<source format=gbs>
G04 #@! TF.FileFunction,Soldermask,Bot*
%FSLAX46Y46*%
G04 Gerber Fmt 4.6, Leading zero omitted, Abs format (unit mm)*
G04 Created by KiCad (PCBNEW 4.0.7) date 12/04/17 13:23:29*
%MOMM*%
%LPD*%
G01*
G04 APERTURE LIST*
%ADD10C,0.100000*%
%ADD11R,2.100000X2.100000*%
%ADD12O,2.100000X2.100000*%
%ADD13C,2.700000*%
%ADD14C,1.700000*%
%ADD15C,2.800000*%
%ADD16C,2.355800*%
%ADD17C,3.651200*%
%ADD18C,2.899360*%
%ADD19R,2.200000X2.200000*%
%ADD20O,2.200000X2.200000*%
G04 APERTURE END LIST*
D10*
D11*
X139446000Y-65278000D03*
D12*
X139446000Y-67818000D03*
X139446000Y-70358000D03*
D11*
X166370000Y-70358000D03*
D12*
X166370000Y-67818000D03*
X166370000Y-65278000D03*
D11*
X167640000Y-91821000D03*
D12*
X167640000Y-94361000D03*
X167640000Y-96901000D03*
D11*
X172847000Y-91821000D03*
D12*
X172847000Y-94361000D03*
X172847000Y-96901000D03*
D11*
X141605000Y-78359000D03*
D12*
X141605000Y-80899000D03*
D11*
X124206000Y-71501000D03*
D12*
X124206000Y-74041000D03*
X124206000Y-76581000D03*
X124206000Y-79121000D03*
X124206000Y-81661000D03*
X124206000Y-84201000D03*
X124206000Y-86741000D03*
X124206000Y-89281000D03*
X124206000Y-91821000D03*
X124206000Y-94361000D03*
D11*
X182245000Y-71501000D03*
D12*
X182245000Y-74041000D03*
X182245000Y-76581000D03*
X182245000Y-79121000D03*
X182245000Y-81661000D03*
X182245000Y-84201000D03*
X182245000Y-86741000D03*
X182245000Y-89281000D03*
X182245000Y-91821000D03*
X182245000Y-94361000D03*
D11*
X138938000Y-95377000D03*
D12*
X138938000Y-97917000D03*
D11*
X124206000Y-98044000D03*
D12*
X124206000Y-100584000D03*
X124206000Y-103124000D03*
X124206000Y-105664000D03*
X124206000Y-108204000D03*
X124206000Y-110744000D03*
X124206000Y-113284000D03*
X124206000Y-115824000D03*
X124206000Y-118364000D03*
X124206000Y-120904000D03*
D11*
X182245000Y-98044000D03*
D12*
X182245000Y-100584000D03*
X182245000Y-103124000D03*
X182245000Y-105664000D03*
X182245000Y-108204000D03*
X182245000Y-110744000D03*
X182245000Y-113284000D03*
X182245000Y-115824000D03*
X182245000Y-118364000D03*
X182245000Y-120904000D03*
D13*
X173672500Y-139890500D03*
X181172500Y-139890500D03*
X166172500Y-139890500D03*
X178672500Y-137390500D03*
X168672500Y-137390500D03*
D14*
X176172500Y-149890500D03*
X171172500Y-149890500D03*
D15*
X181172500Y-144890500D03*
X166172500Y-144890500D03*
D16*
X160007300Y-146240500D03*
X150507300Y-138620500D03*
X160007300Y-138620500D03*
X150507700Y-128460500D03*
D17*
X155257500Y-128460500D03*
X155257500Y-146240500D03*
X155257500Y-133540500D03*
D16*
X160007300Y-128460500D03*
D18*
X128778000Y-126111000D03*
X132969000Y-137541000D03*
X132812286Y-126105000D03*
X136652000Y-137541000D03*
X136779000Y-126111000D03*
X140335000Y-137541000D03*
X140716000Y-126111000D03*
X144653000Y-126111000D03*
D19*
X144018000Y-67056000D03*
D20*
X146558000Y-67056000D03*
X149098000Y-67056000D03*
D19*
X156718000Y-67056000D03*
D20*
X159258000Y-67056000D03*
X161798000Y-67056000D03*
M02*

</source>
------------------------------
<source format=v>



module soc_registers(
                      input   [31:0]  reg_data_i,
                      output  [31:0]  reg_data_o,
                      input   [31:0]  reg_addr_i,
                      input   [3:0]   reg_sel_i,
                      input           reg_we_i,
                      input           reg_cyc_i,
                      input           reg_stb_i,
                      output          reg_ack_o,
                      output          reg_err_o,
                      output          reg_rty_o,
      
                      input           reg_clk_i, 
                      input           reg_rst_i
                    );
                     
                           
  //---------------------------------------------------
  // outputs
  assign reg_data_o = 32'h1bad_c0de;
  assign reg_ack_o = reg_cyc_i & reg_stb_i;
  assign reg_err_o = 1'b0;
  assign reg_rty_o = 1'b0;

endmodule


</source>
------------------------------
* **WORK ORDER**: Using the records above, list each line that includes "source".

* **ANSWER AREA**:
<source format=gbs>
</source>
<source format=v>
</source>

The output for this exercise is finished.